Bots and Simulations > Evolution and Internet Sharing Sims
Battle of viruses
EricL:
Regarding .delgene, would there be an objection to never resetting it be it's value positive or neg? Or perhaps only resetting it if a gene is actually deleted? Asymetry bothers me, keeps me awake at night...
Regarding the virus, why is it do you think that viruses evolve faster than bots? Is it because they have more instances (multiple per bot) and/or reproduce faster with shorter generations and/or need not balance costs to stay alive the way organisms with morphs must or have a lower mutation rate (due to their mutation-less reproduction method) or something else or perhaps all of the above?
If you think about it, viruses are in many ways close to the pure virtual organism I've been seeking - one without a true phenotype or requiring (directly) a simulated physics where every possible interaction must be anticipated and coded apriori in the simulator. I ask the question: are viruses a way to avoid the Dennet collision detection limitation? The DB environment and host phenotypes in particular represent a digital world in which purely digital viral morph inhabits. Yes, our simulated physics are still there and (indirectly) enrich and restrict the environment in which viruses inhabit and the set of interactions possible therein, but do the way viruses interact and evolve lend itself to a richer set of unintended or unanticipated interactions than simualted phsycial morphs given their interaction is primarily at the DNA level?
I find the pursuit of these fundemental questions (why a purely digital organism residing in a world more disconnected from simualted physical world physics might evolve faster) intriniscly fasinating and perhaps of critical importance for the future of alife.....
shvarz:
I don't know why they evolve faster, but I can always speculate
I think the points that you mentioned are correct. Viruses have shorter generation time and their population sizes are much higher. This should help evolution a lot.
It probably also helps that viruses inhabit a much richer world than bots. Their environment consists of hosts that behave in many different ways. Their resources are diverse in time and space. But in the general sense they also "inhabit" the space of memory locations within bots and the space of all the DNA that these bots have. All together this creates a rich complex system, which allows adaptation and diversification.

§ **Data section**:
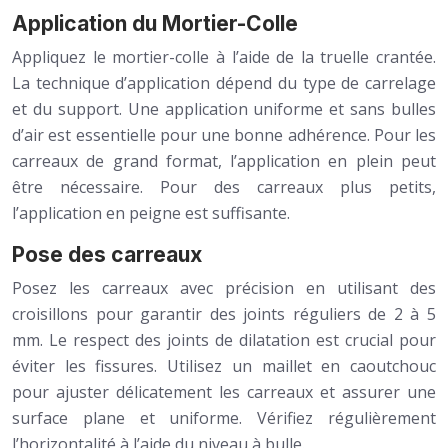
Application du Mortier-Colle
Appliquez le mortier-colle à l’aide de la truelle crantée.
La technique d’application dépend du type de carrelage
et du support. Une application uniforme et sans bulles
d’air est essentielle pour une bonne adhérence. Pour les
carreaux de grand format, l’application en plein peut
être nécessaire. Pour des carreaux plus petits,
l’application en peigne est suffisante.
Pose des carreaux
Posez les carreaux avec précision en utilisant des
croisillons pour garantir des joints réguliers de 2 à 5
mm. Le respect des joints de dilatation est crucial pour
éviter les fissures. Utilisez un maillet en caoutchouc
pour ajuster délicatement les carreaux et assurer une
surface plane et uniforme. Vérifiez régulièrement
l’horizontalité à l’aide du niveau à bulle.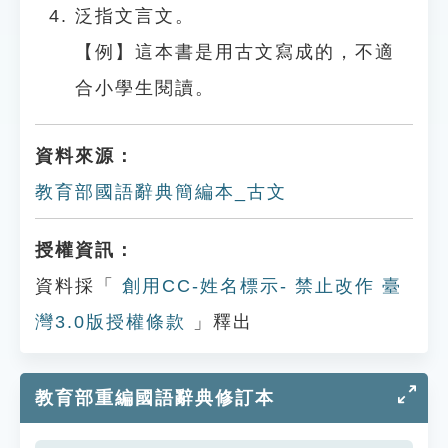
泛指文言文。
【例】這本書是用古文寫成的，不適
合小學生閱讀。
資料來源：
教育部國語辭典簡編本_古文
授權資訊：
資料採「
創用CC-姓名標示- 禁止改作 臺
灣3.0版授權條款
」釋出
教育部重編國語辭典修訂本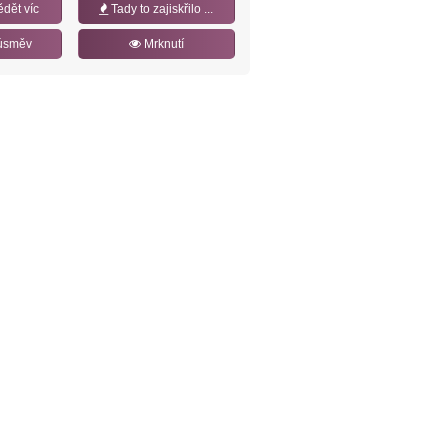
ědět víc
Tady to zajiskřilo ...
úsměv
Mrknutí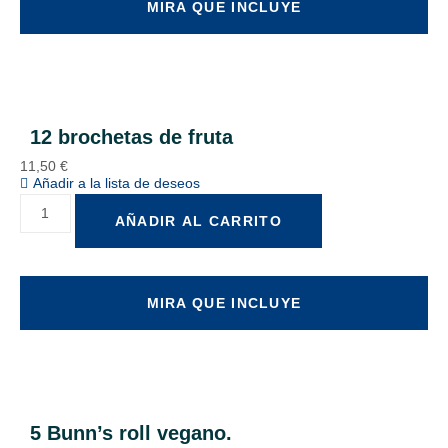
MIRA QUE INCLUYE
12 brochetas de fruta
11,50
€
Añadir a la lista de deseos
AÑADIR AL CARRITO
MIRA QUE INCLUYE
5 Bunn’s roll vegano.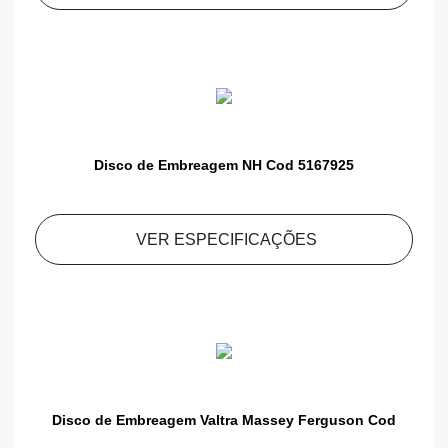
Disco de Embreagem NH Cod 5167925
VER ESPECIFICAÇÕES
Disco de Embreagem Valtra Massey Ferguson Cod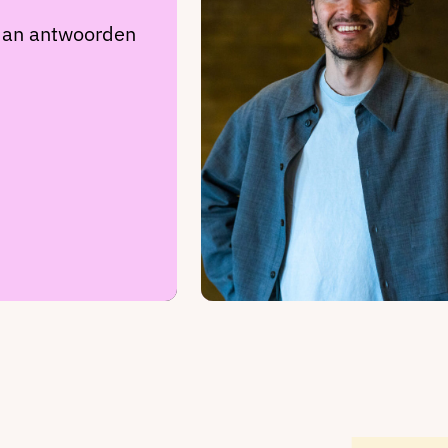
 dan antwoorden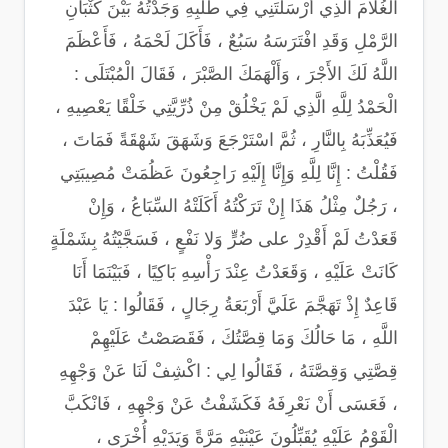
الْغُلامَ الَّذِي أَرْسَلْتَنِي فِي طَلَبِهِ وَجَدْتُهُ بَيْنَ كُثْبَانِ
الرَّمْلِ وَقَدِ افْتَرَسَهُ سَبُعٌ ، فَأَكَلَ لَحْمَهُ ، فَأَعْظَمَ
اللَّهُ لَكَ الأَجْرَ ، وَأَلْهَمَكَ الصَّبْرَ ، فَقَالَ الْمُبْتَلَى :
الْحَمْدُ لِلَّهِ الَّذِي لَمْ يَخْلُقْ مِنْ ذُرِّيَّتِي خَلْقًا يَعْصِيهِ ،
فَيُعَذِّبَهُ بِالنَّارِ ، ثُمَّ اسْتَرْجَعَ وَشَهَقَ شَهْقَةً فَمَاتَ ،
فَقُلْتُ : إِنَّا لِلَّهِ وَإِنَّا إِلَيْهِ رَاجِعُونَ عَظُمَتْ مُصِيبَتِي
، رَجُلٌ مِثْلُ هَذَا إِنْ تَرَكْتُهُ أَكَلَتْهُ السِّبَاعُ ، وَإِنْ
قَعَدْتُ لَمْ أَقْدِرْ على ضُرٍّ وَلا نَفْعٍ ، فَسَجَّيْتُهُ بِشَمْلَةٍ
كَانَتْ عَلَيْهِ ، وَقَعَدْتُ عِنْدَ رَأْسِهِ بَاكِيًا ، فَبَيْنَمَا أَنَا
قَاعِدٌ إِذْ تَهَجَّمَ عَلَيَّ أَرْبَعَةُ رِجَالٍ ، فَقَالُوا : يَا عَبْدَ
اللَّهِ ، مَا حَالُكَ وَمَا قِصَّتُكَ ، فَقَصَصْتُ عَلَيْهِمْ
قِصَّتِي وَقِصَّتَهُ ، فَقَالُوا لِي : اكْشِفْ لَنَا عَنْ وَجْهِهِ
، فَعَسَى أَنْ نَعْرِفَهُ فَكَشَفْتُ عَنْ وَجْهِهِ ، فَانْكَبَّ
الْقَوْمُ عَلَيْهِ يُقَبِّلُونَ عَيْنَيْهِ مَرَّةً وَيَدَيْهِ أُخْرَى ،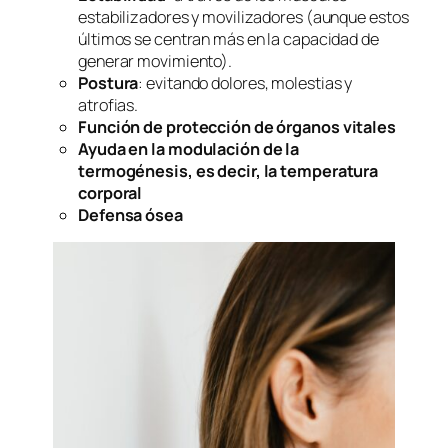
estabilizadores y movilizadores (aunque estos
últimos se centran más en la capacidad de
generar movimiento).
Postura
: evitando dolores, molestias y
atrofias.
Función de protección de órganos vitales
Ayuda en la modulación de la
termogénesis, es decir, la temperatura
corporal
Defensa ósea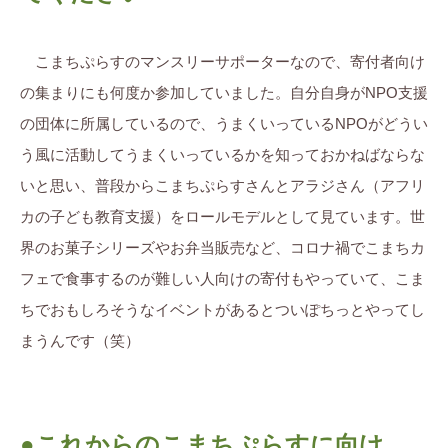
こまちぷらすのマンスリーサポーターなので、寄付者向け
の集まりにも何度か参加していました。自分自身がNPO支援
の団体に所属しているので、うまくいっているNPOがどうい
う風に活動してうまくいっているかを知っておかねばならな
いと思い、普段からこまちぷらすさんとアラジさん（アフリ
カの子ども教育支援）をロールモデルとして見ています。世
界のお菓子シリーズやお弁当販売など、コロナ禍でこまちカ
フェで食事するのが難しい人向けの寄付もやっていて、こま
ちでおもしろそうなイベントがあるとついぽちっとやってし
まうんです（笑）
●これからのこまちぷらすに向け、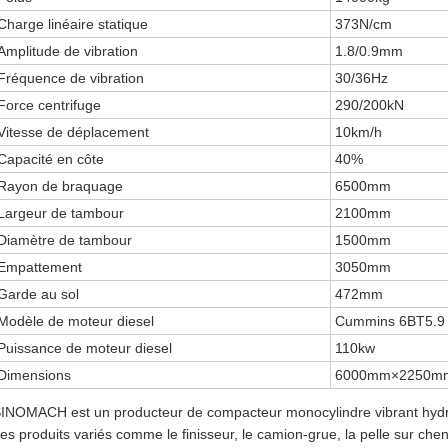
Charge linéaire statique
373N/cm
Amplitude de vibration
1.8/0.9mm
Fréquence de vibration
30/36Hz
Force centrifuge
290/200kN
Vitesse de déplacement
10km/h
Capacité en côte
40%
Rayon de braquage
6500mm
Largeur de tambour
2100mm
Diamètre de tambour
1500mm
Empattement
3050mm
Garde au sol
472mm
Modèle de moteur diesel
Cummins 6BT5.9
Puissance de moteur diesel
110kw
Dimensions
6000mm×2250m
INOMACH est un producteur de compacteur monocylindre vibrant hydr
es produits variés comme le finisseur, le camion-grue, la pelle sur chenil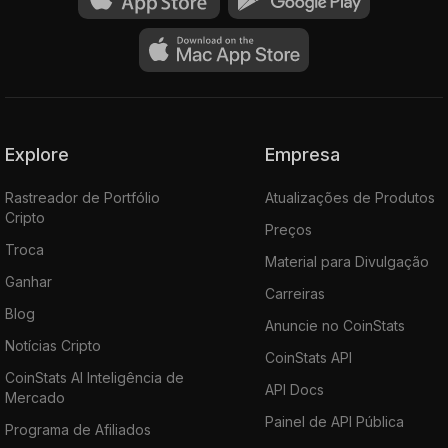
Explore
Empresa
Rastreador de Portfólio
Atualizações de Produtos
Cripto
Preços
Troca
Material para Divulgação
Ganhar
Carreiras
Blog
Anuncie no CoinStats
Notícias Cripto
CoinStats API
CoinStats AI Inteligência de
API Docs
Mercado
Painel de API Pública
Programa de Afiliados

§ **What the exercise asks**: Please write out the whole forum thread on virus evolution word for word, from its header line through the final post.

§ **Response**:
Bots and Simulations > Evolution and Internet Sharing Sims
Battle of viruses
EricL:
Regarding .delgene, would there be an objection to never resetting it be it's value positive or neg? Or perhaps only resetting it if a gene is actually deleted? Asymetry bothers me, keeps me awake at night...
Regarding the virus, why is it do you think that viruses evolve faster than bots? Is it because they have more instances (multiple per bot) and/or reproduce faster with shorter generations and/or need not balance costs to stay alive the way organisms with morphs must or have a lower mutation rate (due to their mutation-less reproduction method) or something else or perhaps all of the above?
If you think about it, viruses are in many ways close to the pure virtual organism I've been seeking - one without a true phenotype or requiring (directly) a simulated physics where every possible interaction must be anticipated and coded apriori in the simulator. I ask the question: are viruses a way to avoid the Dennet collision detection limitation? The DB environment and host phenotypes in particular represent a digital world in which purely digital viral morph inhabits. Yes, our simulated physics are still there and (indirectly) enrich and restrict the environment in which viruses inhabit and the set of interactions possible therein, but do the way viruses interact and evolve lend itself to a richer set of unintended or unanticipated interactions than simualted phsycial morphs given their interaction is primarily at the DNA level?
I find the pursuit of these fundemental questions (why a purely digital organism residing in a world more disconnected from simualted physical world physics might evolve faster) intriniscly fasinating and perhaps of critical importance for the future of alife.....
shvarz:
I don't know why they evolve faster, but I can always speculate
I think the points that you mentioned are correct. Viruses have shorter generation time and their population sizes are much higher. This should help evolution a lot.
It probably also helps that viruses inhabit a much richer world than bots. Their environment consists of hosts that behave in many different ways. Their resources are diverse in time and space. But in the general sense they also "inhabit" the space of memory locations within bots and the space of all the DNA that these bots have. All together this creates a rich complex system, which allows adaptation and diversification.